-------- The input --------
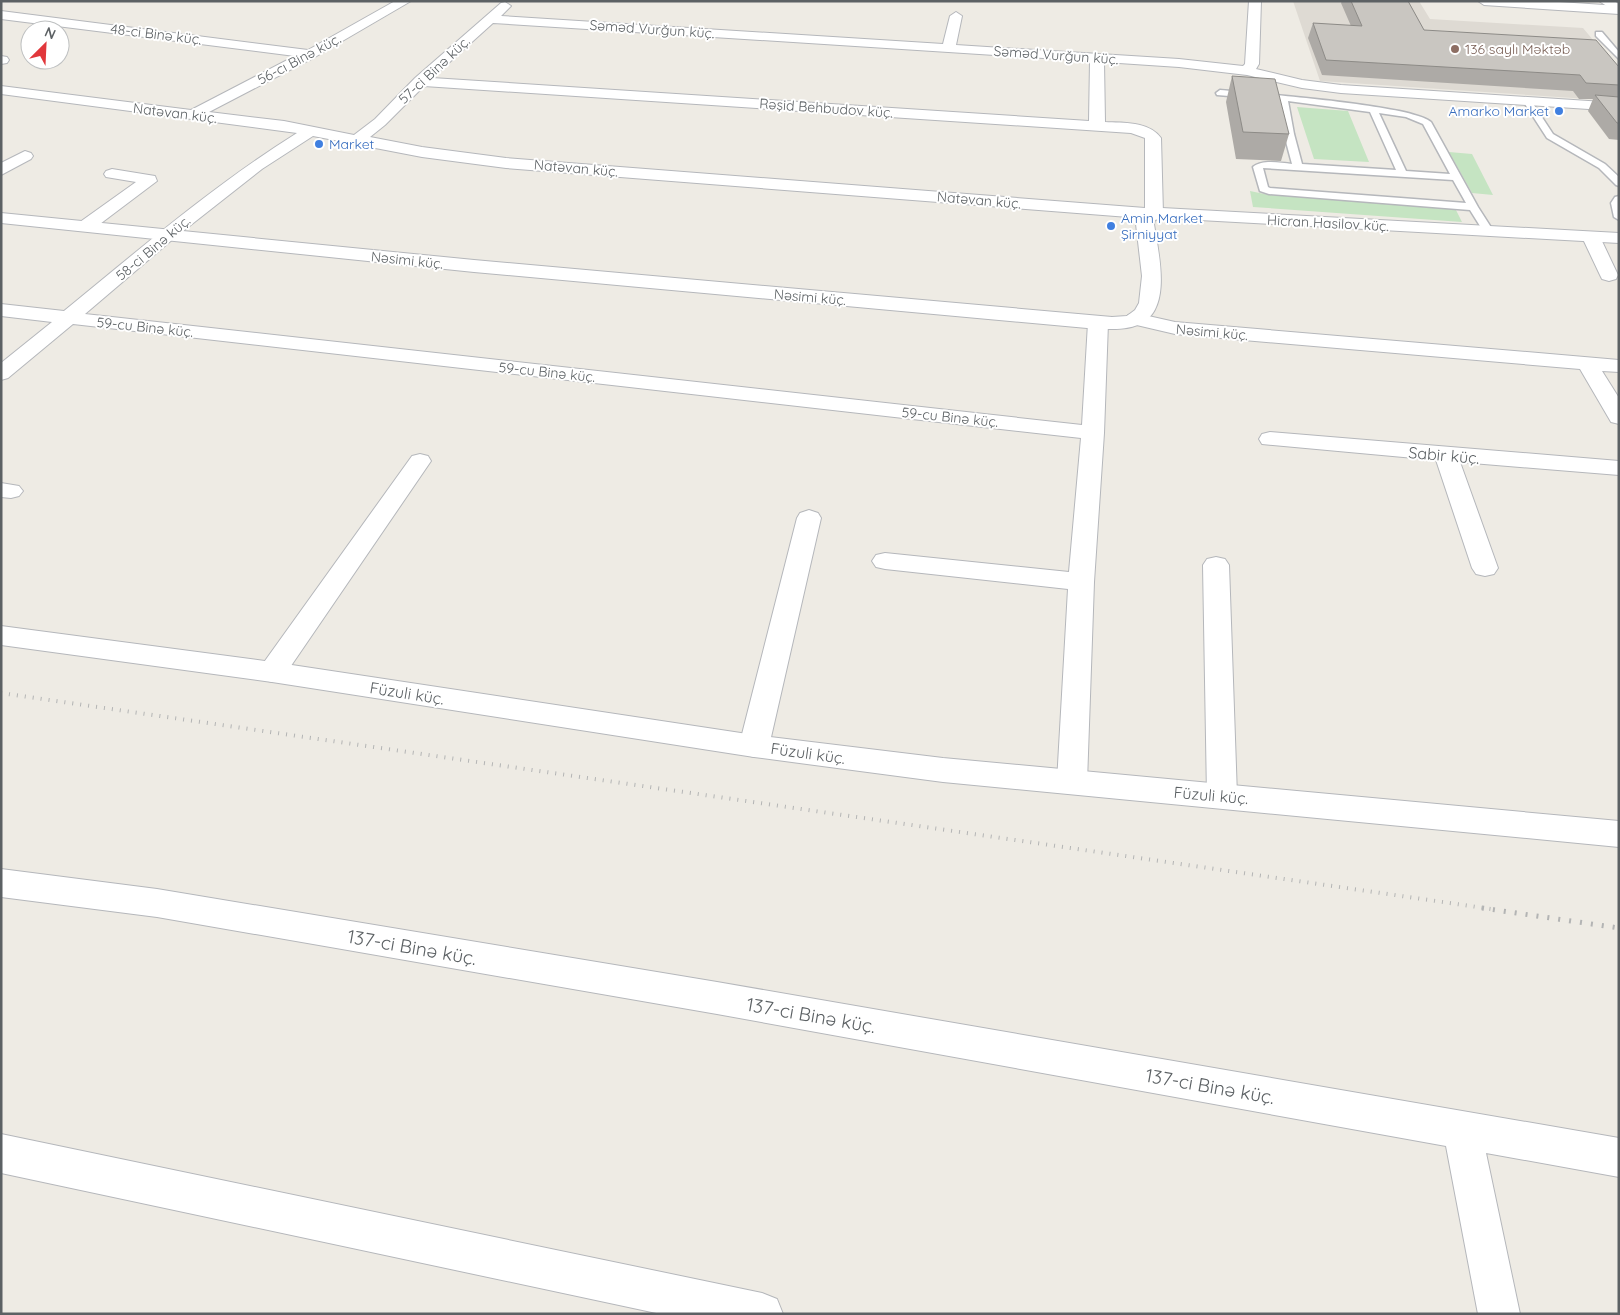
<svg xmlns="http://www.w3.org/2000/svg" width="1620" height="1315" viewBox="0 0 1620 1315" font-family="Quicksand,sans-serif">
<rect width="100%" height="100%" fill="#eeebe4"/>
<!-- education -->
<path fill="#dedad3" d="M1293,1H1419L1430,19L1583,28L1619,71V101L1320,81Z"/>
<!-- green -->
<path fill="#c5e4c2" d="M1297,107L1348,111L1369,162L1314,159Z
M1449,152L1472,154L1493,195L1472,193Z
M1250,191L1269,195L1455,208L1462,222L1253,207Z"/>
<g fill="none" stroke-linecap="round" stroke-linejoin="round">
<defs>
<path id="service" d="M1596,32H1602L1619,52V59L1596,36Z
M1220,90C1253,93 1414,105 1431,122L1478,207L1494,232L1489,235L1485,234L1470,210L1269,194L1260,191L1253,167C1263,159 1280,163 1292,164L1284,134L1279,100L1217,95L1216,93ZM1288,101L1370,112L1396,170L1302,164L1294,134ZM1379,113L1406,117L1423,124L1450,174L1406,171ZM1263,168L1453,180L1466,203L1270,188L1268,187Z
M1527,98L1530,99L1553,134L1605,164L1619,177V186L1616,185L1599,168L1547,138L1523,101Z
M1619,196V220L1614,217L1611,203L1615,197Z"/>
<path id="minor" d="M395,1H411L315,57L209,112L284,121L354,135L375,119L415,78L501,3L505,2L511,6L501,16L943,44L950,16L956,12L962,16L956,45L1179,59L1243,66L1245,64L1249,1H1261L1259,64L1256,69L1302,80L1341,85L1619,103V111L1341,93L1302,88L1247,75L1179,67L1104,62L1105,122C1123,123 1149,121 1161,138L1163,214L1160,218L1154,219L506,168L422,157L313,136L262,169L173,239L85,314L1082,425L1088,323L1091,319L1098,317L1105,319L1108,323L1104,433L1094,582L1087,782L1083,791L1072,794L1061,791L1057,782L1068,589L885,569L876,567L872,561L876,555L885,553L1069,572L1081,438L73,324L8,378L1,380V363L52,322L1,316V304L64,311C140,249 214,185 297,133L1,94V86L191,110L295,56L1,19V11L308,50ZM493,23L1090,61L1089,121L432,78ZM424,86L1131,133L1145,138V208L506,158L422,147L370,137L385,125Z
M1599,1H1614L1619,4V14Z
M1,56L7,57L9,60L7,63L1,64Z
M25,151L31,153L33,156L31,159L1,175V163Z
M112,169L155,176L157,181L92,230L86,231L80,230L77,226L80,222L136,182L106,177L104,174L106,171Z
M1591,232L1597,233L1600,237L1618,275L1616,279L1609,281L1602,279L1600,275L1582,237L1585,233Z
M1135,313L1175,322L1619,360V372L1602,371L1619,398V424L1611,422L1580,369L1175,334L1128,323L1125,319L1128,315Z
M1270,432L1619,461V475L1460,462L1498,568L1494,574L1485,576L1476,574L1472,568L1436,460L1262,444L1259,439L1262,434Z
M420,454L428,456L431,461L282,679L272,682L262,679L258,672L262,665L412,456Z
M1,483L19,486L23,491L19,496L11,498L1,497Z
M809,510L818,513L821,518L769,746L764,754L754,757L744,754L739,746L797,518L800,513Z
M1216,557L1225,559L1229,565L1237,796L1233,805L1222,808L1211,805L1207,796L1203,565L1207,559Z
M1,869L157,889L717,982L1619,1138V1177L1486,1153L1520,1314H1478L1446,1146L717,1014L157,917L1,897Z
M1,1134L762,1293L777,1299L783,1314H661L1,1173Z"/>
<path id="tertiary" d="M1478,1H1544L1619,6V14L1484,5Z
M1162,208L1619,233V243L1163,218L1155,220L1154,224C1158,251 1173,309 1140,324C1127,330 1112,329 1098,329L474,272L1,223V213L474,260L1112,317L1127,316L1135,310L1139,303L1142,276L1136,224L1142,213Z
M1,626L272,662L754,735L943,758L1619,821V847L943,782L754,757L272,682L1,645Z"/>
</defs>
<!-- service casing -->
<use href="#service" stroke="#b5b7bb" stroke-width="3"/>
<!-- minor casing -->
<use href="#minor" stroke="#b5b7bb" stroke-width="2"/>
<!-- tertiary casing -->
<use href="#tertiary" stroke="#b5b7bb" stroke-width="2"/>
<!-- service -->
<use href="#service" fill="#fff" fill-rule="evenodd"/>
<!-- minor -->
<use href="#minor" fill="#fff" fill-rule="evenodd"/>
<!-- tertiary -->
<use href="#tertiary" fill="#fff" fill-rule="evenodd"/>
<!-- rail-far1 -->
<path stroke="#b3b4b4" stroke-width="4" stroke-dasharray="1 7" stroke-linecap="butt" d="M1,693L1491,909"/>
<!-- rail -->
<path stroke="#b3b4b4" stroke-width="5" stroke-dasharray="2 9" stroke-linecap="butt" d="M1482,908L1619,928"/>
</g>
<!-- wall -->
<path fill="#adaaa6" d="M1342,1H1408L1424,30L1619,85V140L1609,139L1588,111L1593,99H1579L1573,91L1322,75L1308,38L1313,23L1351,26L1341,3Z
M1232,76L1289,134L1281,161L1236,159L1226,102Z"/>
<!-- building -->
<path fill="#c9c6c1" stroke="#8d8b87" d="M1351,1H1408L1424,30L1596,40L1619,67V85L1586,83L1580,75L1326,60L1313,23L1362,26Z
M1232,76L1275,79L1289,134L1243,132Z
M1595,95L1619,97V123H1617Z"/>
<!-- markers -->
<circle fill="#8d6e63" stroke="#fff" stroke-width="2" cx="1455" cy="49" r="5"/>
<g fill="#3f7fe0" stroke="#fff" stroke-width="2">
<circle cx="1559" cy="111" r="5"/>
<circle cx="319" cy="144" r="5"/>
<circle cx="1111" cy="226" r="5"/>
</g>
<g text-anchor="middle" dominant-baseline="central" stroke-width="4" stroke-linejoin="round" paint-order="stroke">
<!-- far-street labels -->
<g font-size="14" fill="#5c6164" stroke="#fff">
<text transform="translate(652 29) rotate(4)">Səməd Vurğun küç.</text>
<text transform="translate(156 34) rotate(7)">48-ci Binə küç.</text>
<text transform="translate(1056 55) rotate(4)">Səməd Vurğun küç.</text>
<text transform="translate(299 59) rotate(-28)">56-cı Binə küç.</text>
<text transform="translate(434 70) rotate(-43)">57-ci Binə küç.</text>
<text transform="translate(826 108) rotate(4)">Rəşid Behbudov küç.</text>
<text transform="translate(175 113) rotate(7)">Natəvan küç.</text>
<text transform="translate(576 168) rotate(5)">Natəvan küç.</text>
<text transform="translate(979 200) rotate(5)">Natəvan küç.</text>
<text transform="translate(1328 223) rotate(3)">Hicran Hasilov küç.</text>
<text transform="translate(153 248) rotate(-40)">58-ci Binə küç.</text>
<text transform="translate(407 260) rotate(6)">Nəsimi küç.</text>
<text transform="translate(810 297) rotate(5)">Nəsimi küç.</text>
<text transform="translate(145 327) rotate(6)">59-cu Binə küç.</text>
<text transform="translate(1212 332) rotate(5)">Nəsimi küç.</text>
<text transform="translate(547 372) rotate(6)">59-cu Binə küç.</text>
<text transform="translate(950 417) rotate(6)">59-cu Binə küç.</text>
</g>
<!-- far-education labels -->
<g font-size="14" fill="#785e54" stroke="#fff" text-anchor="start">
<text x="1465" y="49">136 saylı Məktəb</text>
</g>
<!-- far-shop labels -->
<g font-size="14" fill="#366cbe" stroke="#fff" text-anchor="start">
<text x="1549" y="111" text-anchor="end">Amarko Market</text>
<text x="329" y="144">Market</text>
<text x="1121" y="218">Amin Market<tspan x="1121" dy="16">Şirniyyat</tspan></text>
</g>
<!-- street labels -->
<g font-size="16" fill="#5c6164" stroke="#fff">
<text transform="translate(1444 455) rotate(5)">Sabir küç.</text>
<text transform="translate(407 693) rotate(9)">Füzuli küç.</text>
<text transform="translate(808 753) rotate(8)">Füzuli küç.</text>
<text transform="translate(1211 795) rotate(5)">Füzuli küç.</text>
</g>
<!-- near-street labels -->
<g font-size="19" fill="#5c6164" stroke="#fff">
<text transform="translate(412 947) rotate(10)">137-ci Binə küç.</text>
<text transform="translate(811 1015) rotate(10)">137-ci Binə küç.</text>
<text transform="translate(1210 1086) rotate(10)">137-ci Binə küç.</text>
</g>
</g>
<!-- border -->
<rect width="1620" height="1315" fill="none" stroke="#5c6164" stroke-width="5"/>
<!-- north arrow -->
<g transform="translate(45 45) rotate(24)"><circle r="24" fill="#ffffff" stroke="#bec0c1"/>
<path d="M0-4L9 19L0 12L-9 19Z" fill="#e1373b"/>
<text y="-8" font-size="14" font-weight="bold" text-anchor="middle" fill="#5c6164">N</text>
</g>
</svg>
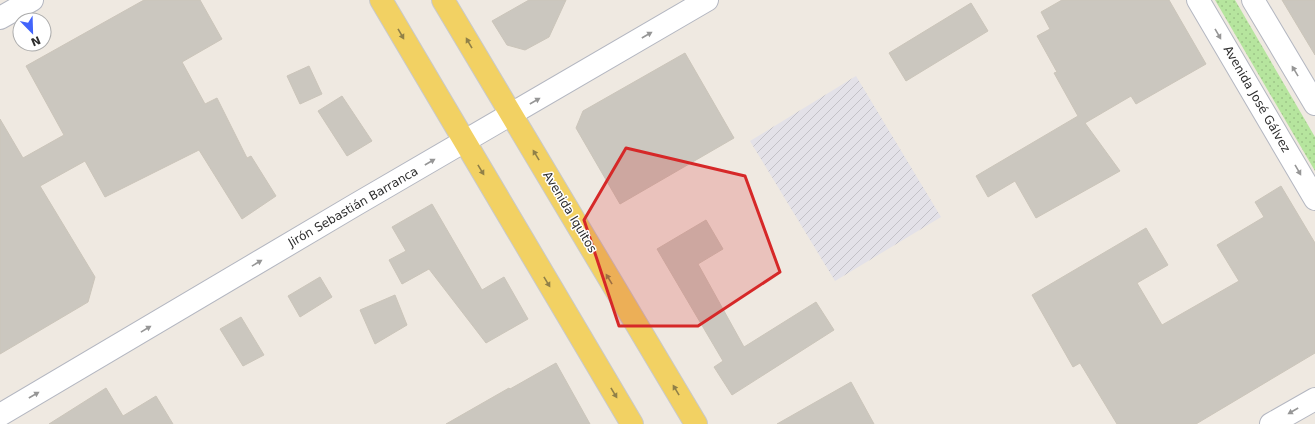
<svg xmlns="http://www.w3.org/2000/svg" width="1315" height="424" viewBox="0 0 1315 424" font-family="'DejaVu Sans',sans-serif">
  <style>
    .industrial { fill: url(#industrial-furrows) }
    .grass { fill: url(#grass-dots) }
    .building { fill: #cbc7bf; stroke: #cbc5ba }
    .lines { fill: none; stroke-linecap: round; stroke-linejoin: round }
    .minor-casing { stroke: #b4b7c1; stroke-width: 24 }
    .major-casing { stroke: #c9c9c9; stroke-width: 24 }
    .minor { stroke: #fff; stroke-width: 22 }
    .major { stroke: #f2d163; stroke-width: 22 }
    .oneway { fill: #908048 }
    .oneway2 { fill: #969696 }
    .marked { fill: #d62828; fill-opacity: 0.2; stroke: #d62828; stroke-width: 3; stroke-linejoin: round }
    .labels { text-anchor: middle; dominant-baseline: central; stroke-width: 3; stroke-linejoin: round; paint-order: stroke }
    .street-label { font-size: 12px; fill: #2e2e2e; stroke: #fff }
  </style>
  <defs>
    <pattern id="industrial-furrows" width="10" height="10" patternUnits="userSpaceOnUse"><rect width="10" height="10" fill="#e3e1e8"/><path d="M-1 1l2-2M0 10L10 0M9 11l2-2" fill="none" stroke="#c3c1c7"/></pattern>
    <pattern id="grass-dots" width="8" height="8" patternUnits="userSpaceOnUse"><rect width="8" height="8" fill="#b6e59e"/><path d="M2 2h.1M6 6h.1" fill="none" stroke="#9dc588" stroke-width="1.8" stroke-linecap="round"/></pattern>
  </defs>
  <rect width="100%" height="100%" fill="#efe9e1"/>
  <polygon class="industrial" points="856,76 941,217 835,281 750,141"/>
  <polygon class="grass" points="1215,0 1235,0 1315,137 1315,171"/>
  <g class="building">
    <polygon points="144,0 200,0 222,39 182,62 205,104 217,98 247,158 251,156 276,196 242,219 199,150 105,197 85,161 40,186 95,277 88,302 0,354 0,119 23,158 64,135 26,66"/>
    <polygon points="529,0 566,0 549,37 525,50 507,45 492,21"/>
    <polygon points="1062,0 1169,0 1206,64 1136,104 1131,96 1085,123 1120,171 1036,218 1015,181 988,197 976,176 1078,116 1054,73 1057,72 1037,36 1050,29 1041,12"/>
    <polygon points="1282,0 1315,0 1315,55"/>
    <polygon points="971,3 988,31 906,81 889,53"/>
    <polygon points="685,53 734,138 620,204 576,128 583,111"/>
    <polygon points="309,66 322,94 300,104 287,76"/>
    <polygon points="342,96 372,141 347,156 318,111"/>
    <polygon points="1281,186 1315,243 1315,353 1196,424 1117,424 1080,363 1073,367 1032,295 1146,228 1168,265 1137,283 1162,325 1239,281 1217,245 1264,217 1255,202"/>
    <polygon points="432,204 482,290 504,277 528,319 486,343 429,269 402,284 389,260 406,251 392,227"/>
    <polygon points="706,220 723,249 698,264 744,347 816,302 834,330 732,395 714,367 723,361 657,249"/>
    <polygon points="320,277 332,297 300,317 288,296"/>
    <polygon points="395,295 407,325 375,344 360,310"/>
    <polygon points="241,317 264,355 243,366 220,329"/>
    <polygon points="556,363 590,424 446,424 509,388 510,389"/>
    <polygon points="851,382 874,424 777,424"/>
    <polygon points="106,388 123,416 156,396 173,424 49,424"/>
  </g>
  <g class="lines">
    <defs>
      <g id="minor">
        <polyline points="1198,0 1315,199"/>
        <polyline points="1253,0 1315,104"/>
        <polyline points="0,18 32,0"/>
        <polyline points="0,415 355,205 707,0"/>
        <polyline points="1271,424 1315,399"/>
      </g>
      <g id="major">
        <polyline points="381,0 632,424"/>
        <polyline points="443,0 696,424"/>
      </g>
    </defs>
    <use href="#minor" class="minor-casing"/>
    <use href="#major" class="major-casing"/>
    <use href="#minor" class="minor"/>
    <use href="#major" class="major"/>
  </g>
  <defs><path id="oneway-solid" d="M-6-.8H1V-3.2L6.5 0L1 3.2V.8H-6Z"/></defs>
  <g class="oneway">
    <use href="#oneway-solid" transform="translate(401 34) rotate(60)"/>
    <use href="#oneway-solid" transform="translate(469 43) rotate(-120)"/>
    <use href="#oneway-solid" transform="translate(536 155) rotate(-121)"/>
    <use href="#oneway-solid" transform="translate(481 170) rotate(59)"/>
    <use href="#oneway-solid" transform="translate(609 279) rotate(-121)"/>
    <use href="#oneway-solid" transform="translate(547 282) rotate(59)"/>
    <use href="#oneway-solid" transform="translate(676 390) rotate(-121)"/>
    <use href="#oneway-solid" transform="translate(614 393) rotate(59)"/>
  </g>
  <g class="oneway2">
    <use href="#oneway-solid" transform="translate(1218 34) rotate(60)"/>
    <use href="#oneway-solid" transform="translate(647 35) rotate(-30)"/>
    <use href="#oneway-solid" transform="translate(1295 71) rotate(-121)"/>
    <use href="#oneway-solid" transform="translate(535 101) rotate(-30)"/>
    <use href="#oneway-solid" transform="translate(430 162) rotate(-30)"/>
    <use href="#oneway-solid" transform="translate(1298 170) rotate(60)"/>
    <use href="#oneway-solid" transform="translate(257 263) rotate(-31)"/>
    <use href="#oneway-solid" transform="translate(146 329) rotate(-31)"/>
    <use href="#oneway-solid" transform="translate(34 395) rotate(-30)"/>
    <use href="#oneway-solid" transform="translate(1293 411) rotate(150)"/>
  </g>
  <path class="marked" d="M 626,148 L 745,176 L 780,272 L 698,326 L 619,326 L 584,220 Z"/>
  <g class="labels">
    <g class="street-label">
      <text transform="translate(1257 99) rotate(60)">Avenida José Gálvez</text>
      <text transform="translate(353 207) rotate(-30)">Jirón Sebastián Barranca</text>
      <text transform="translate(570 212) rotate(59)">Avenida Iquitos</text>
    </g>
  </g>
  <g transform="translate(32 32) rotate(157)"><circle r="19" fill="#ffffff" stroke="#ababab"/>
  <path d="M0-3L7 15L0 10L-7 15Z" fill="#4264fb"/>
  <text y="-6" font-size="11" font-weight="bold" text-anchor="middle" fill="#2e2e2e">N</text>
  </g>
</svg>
--------
The problem: Could you report every line of the material that contains the string "bold"?

Task response:
<text y="-8" font-size="14" font-weight="bold" text-anchor="middle" fill="#5c6164">N</text>
  <text y="-6" font-size="11" font-weight="bold" text-anchor="middle" fill="#2e2e2e">N</text>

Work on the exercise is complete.